Die allgemeinen Tendenzen in den Sterblichkeitsunterschieden zwischen Ost- und Westdeutschland während und nach der deutschen Teilung wurden bereits in zahlreichen Veröffentlichungen behandelt [6,7,8,9]. Eine differenzierte Betrachtung der Auswirkungen der deutschen Teilung anhand der Todesursachenstatistik sah sich dagegen lange mit der Herausforderung konfrontiert, dass keine harmonisierten und vergleichbaren Datenreihen zur Verfügung standen [7, 10,11,12,13,14]. So existierten in der DDR und in Westdeutschland unterschiedliche Praktiken bei der Codierung von Todesursachen, die auch über die Zeit nicht einheitlich waren [15]. Die Brüche in den Zeitreihen hängen mit Übergängen zwischen einzelnen Todesursachenklassifikationen sowie mit der Übernahme westdeutscher Codierungsstandards in Ostdeutschland im Zuge der Wiedervereinigung zusammen [3]. Im Rahmen eines Kooperationsprojektes des Max-Planck-Instituts für demografische Forschung (MPIDR) und des französischen Institut national d’études démographiques (INED) wurden diese Datenreihen harmonisiert.
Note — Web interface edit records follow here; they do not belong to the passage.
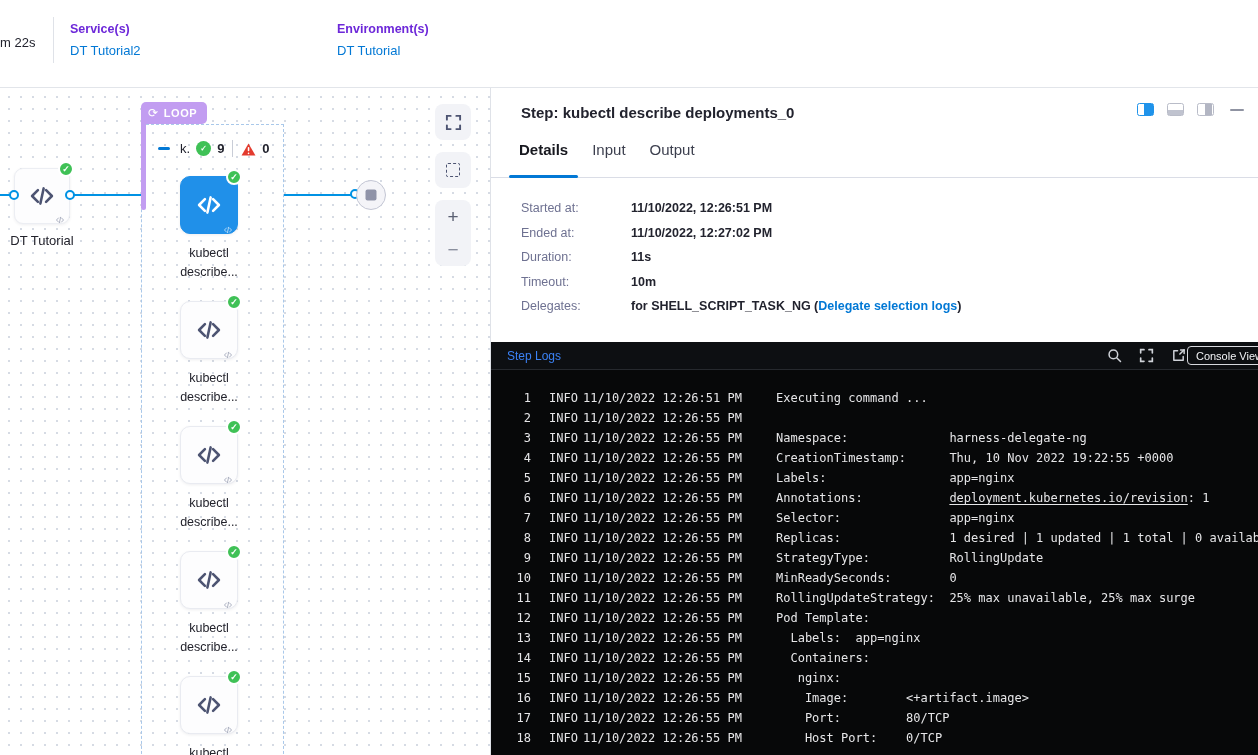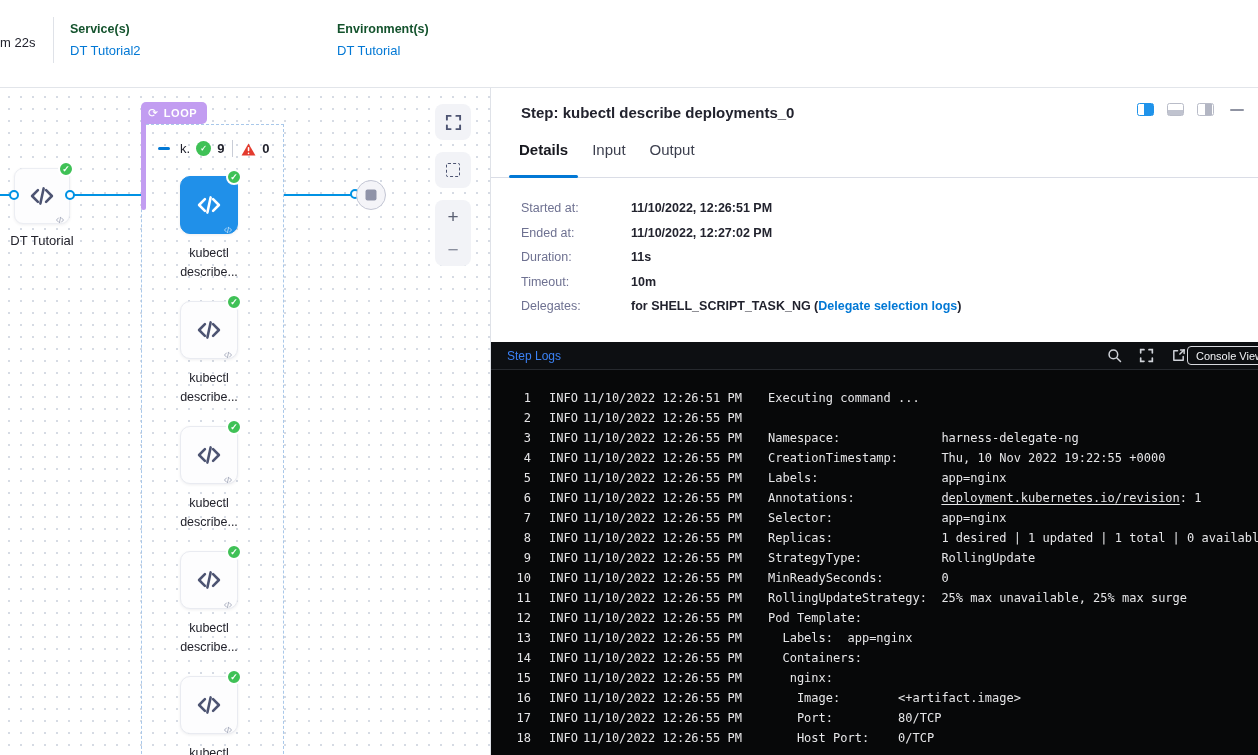--- a/index.html
+++ b/index.html
@@ -11,7 +11,7 @@
   .duration { position:absolute; left:0; top:35px; font-size:13px; font-weight:500; color:#22232e; white-space:nowrap; }
   .hdr-divider { position:absolute; left:53px; top:17px; width:1px; height:46px; background:#dfe2e8; }
   .hdr-block { position:absolute; top:22px; }
-  .hdr-block .lbl { font-size:12.5px; font-weight:700; color:#14532d; }
+  .hdr-block .lbl { font-size:12.5px; font-weight:700; color:#6d28d9; }
   .hdr-block .val { margin-top:7px; font-size:13px; color:#0278d5; cursor:pointer; }
   .hdr-services { left:70px; }
   .hdr-envs { left:337px; }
Die harmonisierten Daten erlauben uns nun, einen detaillierten Blick auf die Auswirkungen und Folgen der deutschen Teilung auf Sterblichkeitsunterschiede zwischen Ost- und Westdeutschland zu werfen.

In vorangegangenen Publikationen wurden anhand dieser Daten allgemeine Tendenzen bei der Entwicklung der Todesursachen in Ost- und Westdeutschland für die Gesamtbevölkerung beleuchtet [2, 3]. Hier präsentieren wir eine weiterführende Analyse mit detaillierten Altersklassen und einem erweiterten Untersuchungszeitraum von 1980 bis 2017. Die erste Forschungsfrage ist, wie sich Ost-West-Unterschiede in der Sterblichkeit differenziert nach Geschlecht und Alter vor und nach der Wiedervereinigung entwickelt haben und welche Todesursachen maßgeblich dafür verantwortlich waren. Dies erlaubt Rückschlüsse auf Faktoren, welche einen Einfluss auf Ost-West-Unterschiede in der Sterblichkeit hatten bzw. weiterhin haben. Die zweite Forschungsfrage ist, inwieweit sich die Auswirkungen der Wiedervereinigung auf die todesursachenspezifische Sterblichkeit in Ostdeutschland nach Alter bzw. Generation unterscheiden.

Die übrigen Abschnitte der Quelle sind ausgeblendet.